# [Video] Swiss German L4E / Polish V tutorial for Pyraminx (English subtitles)



## Bubtore (Oct 18, 2015)

As said in the title, this tutorial is in Swiss German. I bet most of you haven't heard someone speaking it yet.
(here's some infos about it if you'd like to see more of it : http://www.eldrid.ch/swgerman.htm)
But in order to make it comprehensible for most of you, I've added en english subtitles.

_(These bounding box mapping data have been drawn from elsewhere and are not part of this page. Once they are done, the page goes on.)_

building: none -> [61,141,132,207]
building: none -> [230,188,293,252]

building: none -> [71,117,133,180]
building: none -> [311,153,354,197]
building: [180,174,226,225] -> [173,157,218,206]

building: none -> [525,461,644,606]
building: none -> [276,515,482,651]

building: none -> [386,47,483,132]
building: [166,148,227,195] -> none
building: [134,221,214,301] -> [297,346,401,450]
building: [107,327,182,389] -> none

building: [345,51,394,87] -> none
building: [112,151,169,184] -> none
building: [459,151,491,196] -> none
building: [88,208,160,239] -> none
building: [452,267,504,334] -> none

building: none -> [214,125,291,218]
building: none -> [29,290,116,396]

Well, about L4E, I would say it's getting more and more popular : I got 3rd at WC15 with it, and Dohyun plus Rafal have done official sub3 averages with it, so it's definitely worth looking at its future progression !

Have a good day,
Reto


----------



## TheCoolMinxer (Oct 18, 2015)

WTF I speak german (obviously ) but only understood like 1/3 of it xD


----------



## henrysavich (Oct 18, 2015)

Awesome, there has been an annoying absence of an L4E tutorial for a long time. (I could've have made one, but I'm too lazy and it wouldn't have turned out as good as yours ) definitely going to direct people to this video. 

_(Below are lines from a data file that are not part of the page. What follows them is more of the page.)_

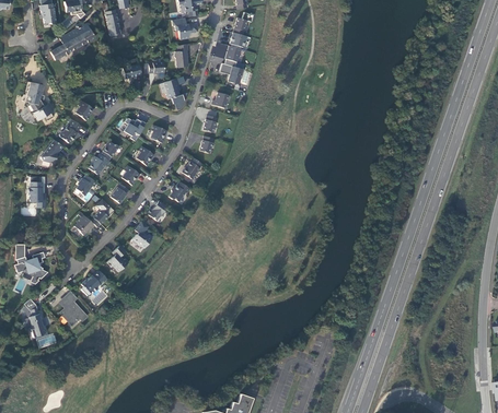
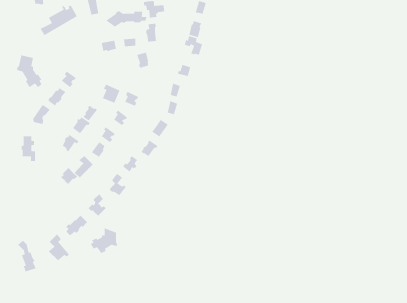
building: none -> [105,10,148,28]
building: [14,245,48,284] -> none
building: none -> [90,227,118,254]

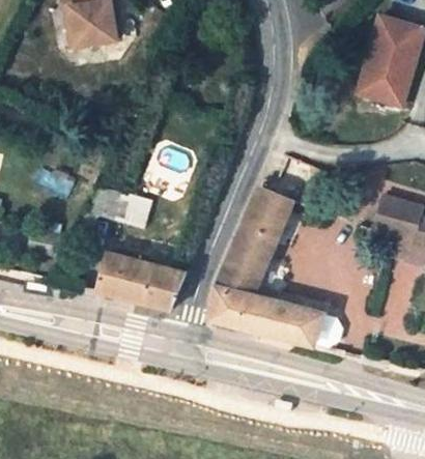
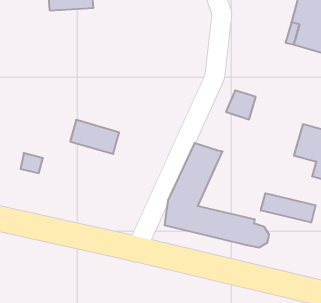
building: [247,189,284,225] -> [226,90,256,119]
building: [94,251,183,308] -> none
building: none -> [261,193,316,223]

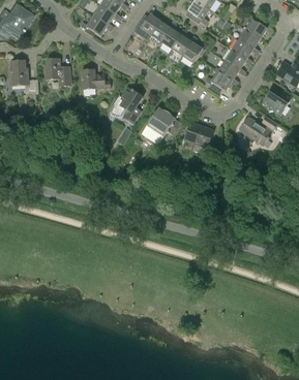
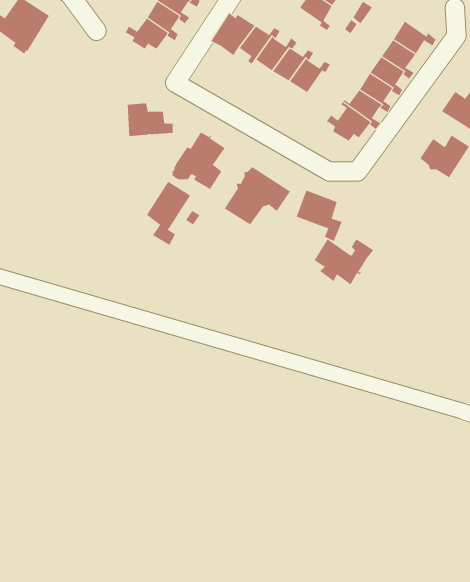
building: [44,58,70,85] -> none
building: [9,60,37,93] -> none
building: [239,116,276,145] -> [314,238,374,285]
building: none -> [146,181,191,246]

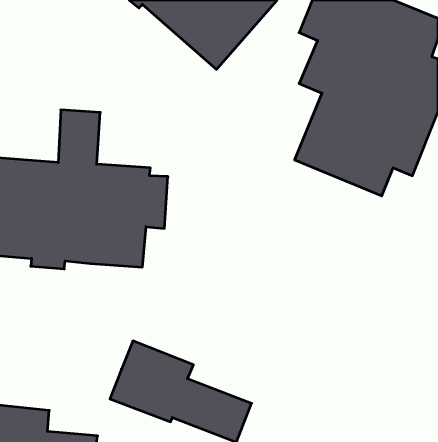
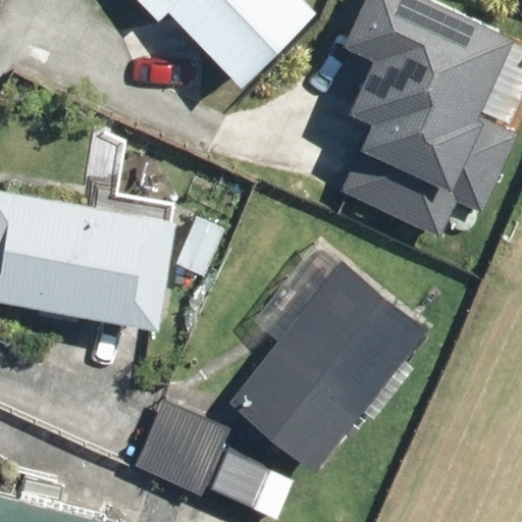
building: none -> [228,258,427,468]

One quick question: for four-flip why do you do (hedge U')x3 instead of (sledge U)x3, for me it's significantly faster.


----------



## Isaac Lai (Oct 18, 2015)

henrysavich said:


> Awesome, there has been an annoying absence of an L4E tutorial for a long time. (I could've have made one, but I'm too lazy and it wouldn't have turned out as good as yours ) definitely going to direct people to this video.



Dohyun has a similar tutorial in Korean with English subtitles.


----------



## Hssandwich (Oct 18, 2015)

henrysavich said:


> Awesome, there has been an annoying absence of an L4E tutorial for a long time. (I could've have made one, but I'm too lazy and it wouldn't have turned out as good as yours ) definitely going to direct people to this video.
> 
> One quick question: for four-flip why do you do (hedge U')x3 instead of (sledge U)x3, for me it's significantly faster.

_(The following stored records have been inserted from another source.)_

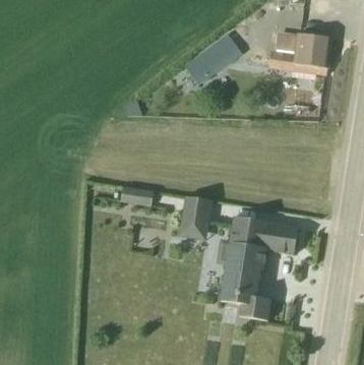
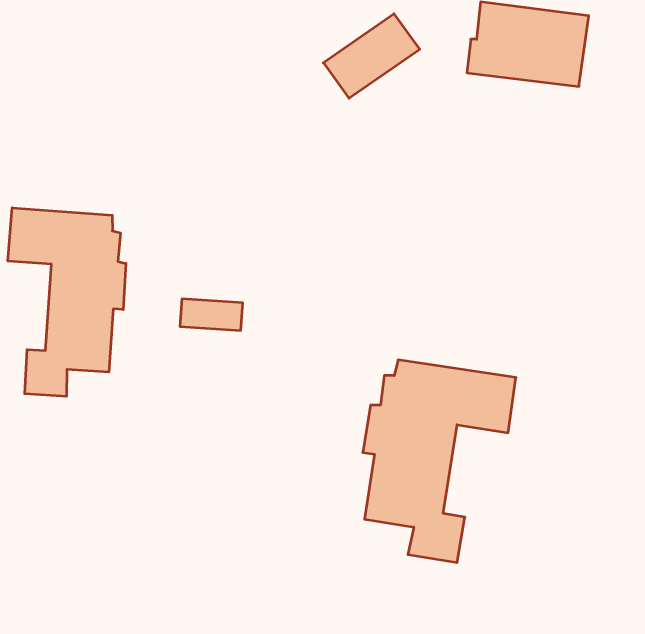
building: none -> [8,208,126,396]
building: [173,197,213,242] -> none

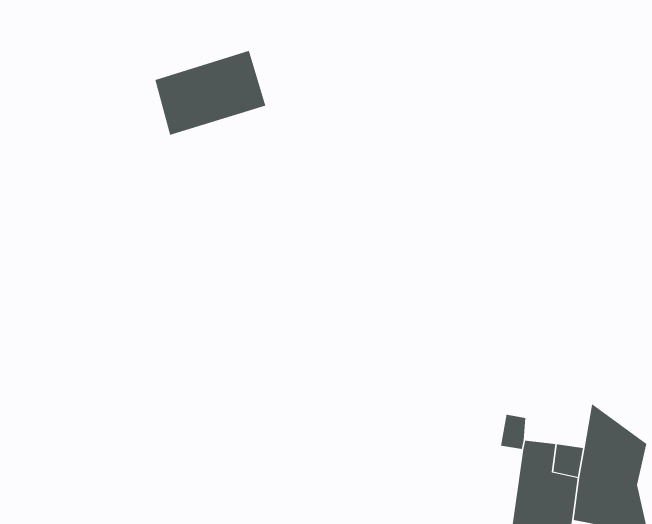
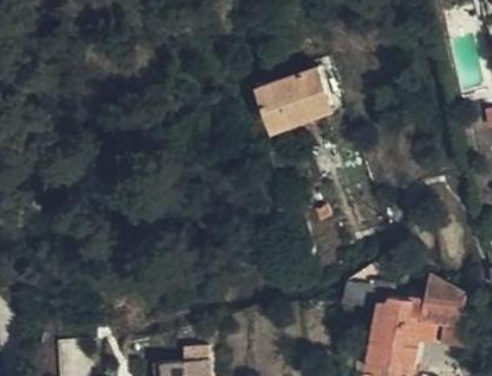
building: [155,50,266,136] -> [262,70,334,125]

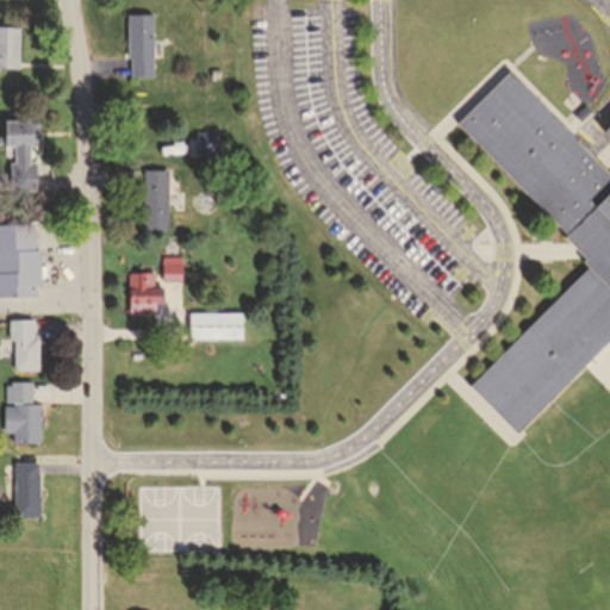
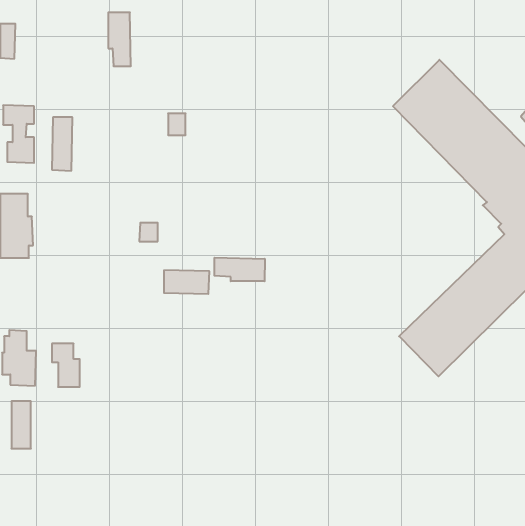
building: [145,169,169,231] -> [52,117,72,171]
building: [129,273,161,313] -> none
building: none -> [214,258,265,281]
building: [10,320,42,371] -> [52,344,80,387]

I think that hedge U' is better since it is easier to finger trick if you don't use your pushes and pulls for U and U'.


----------



## AlexMaass (Oct 18, 2015)

henrysavich said:


> Awesome, there has been an annoying absence of an L4E tutorial for a long time. (I could've have made one, but I'm too lazy and it wouldn't have turned out as good as yours ) definitely going to direct people to this video.
> 
> One quick question: for four-flip why do you do (hedge U')x3 instead of (sledge U)x3, for me it's significantly faster.



I made one


----------



## DGCubes (Oct 18, 2015)

AlexMaass said:


> I made one



I sort of did. More like walkthrough solves and a method overview which should be sufficient for (intuitive) L4E.


----------



## Bubtore (Oct 18, 2015)

Hssandwich said:


> I think that hedge U' is better since it is easier to finger trick if you don't use your pushes and pulls for U and U'.



Exactly.

Actually I was just testing the new light box we have, and sent 2-3 pictures of cubes to friends.
And then they wanted me to do a pyra tutorial in there.


----------